Required action:
Where the string "dove" occurs in the material below, report the whole line.

--- Data in this exercise ---

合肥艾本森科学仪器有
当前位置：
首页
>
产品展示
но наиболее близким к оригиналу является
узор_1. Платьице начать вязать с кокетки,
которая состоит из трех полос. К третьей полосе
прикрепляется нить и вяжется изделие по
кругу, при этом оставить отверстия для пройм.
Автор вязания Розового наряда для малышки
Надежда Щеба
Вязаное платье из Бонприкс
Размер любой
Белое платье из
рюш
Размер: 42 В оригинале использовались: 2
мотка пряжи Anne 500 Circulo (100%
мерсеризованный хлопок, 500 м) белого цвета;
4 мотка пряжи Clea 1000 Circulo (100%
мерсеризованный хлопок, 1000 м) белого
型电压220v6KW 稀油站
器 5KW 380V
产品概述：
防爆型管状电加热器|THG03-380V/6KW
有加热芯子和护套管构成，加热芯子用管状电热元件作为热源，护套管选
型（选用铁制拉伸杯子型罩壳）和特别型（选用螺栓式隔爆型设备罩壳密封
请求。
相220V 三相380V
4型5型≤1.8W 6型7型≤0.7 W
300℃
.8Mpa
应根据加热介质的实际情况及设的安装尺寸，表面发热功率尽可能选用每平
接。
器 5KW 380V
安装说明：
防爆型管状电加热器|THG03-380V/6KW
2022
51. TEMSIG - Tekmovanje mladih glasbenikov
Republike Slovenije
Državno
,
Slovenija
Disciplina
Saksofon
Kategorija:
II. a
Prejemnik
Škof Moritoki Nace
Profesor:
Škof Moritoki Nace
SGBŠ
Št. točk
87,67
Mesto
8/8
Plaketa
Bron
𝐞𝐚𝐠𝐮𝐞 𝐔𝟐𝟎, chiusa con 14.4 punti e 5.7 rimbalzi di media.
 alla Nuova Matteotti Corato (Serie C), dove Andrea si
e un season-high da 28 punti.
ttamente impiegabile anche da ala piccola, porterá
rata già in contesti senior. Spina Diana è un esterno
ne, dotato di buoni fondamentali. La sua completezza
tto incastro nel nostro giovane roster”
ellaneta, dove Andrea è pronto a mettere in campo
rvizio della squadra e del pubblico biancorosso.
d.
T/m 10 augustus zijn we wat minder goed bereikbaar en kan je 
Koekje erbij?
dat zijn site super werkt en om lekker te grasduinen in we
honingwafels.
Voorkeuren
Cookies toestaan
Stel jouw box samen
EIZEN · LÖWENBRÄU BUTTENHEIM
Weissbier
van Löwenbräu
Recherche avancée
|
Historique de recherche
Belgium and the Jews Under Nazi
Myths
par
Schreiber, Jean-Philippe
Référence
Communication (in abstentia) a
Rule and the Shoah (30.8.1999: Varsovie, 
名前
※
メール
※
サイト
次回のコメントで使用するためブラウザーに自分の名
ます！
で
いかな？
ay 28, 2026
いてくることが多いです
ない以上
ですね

---

Written reply:
 alla Nuova Matteotti Corato (Serie C), dove Andrea si
ellaneta, dove Andrea è pronto a mettere in campo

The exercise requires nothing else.